*** Text

Former Texas Congressman Beto O’Rourke speaks to students at Clemson University in Clemson, S.C., Sunday, April 14, 2019. O’Rourke is wrapping up a three-day tour of South Carolina, which holds the first presidential primary voting in the South. (AP Photo/Meg Kinnard)
Ever since the last presidential election, calls to end the Electoral College have been intensifying. Opponents claim it is undemocratic and unworkable. However, the Electoral College is neither unworkable nor archaic compared to how other advanced republics determine their head of government. In fact, the Electoral College is an ideal system for the United States. The fact that so few developed countries rely on a national popular vote system to elect their heads of government is testament to the chaos that such a method creates.
Proponents of a national popular vote for electing the President claim that the Electoral College unjustly gives smaller states more representation than they deserve and causes candidates to ignore most of the country to focus on winning “swing states” that will likely determine the election. Finally, they also point to how it is entirely possible for the candidate to win the popular vote but lose the election because they failed to get 270 electoral votes. All of these factors, opponents say, make the system undemocratic, unrepresentative and unfair. As a result, several candidates for the Democratic Presidential nomination, Elizabeth Warren and Beto O’Rourke among them, have expressed interest in the idea of abolishing the Electoral College. Furthermore, when the Democratic Party gained control of the House last year, they introduced constitutional amendments that would do away with the existing system.

******
*** Source data

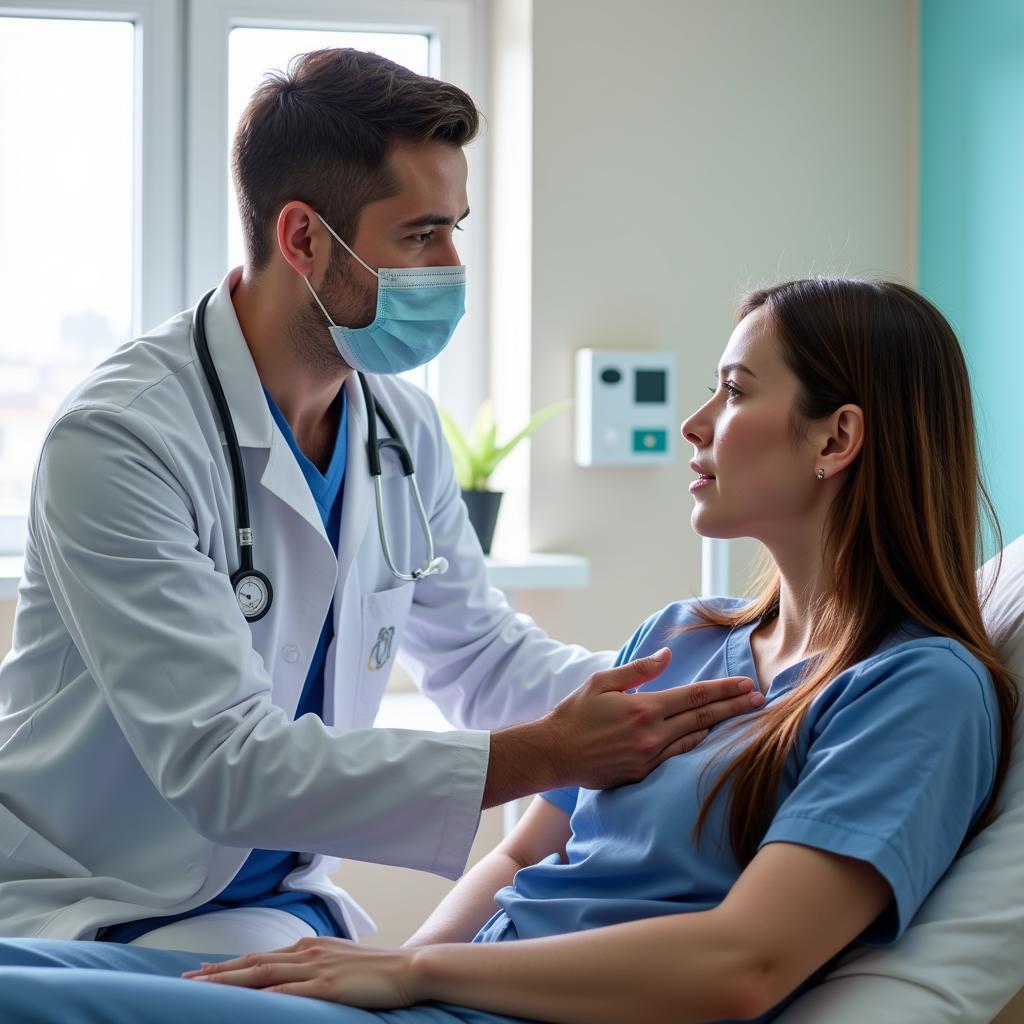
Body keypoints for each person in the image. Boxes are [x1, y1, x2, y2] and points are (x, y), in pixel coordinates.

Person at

******

§ The task: Write the next few paragraphs of the Electoral College essay above, picking up after its final sentence.

§ Reply:
But are their grievances legitimate? In answering this question, it’s smart to look at how other advanced republics/democracies elect their leaders, for they provide us with a guide to our own course of action. Upon closer examination, it turns out that indirectly choosing the head of government is actually quite common. Most of the world’s advanced elected governments are parliamentary, meaning they have a prime minister who is chosen not by a popular election but by the number of seats a party wins in parliament. In many of these systems, it is entirely possible for the Prime Minister to come from the party that did not win a majority of votes cast or even a majority of the seats won. Some countries have tried to prevent these sorts of outcomes by having some seats elected at large based on the proportion of the nationwide popular vote, or by replacing first-past-the-post voting with ranked-choice voting. But in either of these cases, new problems arise. When politicians try to make election outcomes absolutely proportional, the result isn’t that the will of the people is better represented. Instead, it just becomes more fractured. Take for example a country like the Netherlands, which uses proportional voting and, as a result, has thirteen political parties with seats in parliament. The largest party, led by the Prime Minister, won a mere 21.3 percent of the vote in the last election! Can you really say that a system where the leader of the country was not supported by 78.7 percent of the people is representative? Examples like this illustrate that there are inherent problems in representing the exact preferences of the people in a country with millions of inhabitants. People think very differently, and in a republic, compromise is key. Electoral systems, like first-past-the-post parliamentary elections or the Electoral College are useful because they encourage people to coalesce around two or three major parties instead of a dozen.
Thus, the Electoral College is an excellent system for a federal republic like the United States. Proponents of its abolishment fail to consider that we are one of the largest nations on earth, with high levels of ethnic, geographical, economic and ideological diversity. If we had a popular vote system, candidates would be encouraged to pit groups of people against each other in order to win the election. If you don’t need a majority to win, the best strategy is to encourage voter turnout among the base, and often this is done by preying upon the prejudices and fears your base has about other groups. What our current system does so well is that it mitigates this problem by forcing candidates to build coalitions across the country.
Opponents of the Electoral College might scoff at this remark and point to how elections often come down to how a few swing states vote instead of the whole country. But what they fail to realize is that the reason most states aren’t focused on during the election isn’t because their needs are ignored, but because they are already a part of a candidate’s coalition. In other words, the system is doing its job, because the vast majority of the states are already satisfied with one of the major candidates right from the get go.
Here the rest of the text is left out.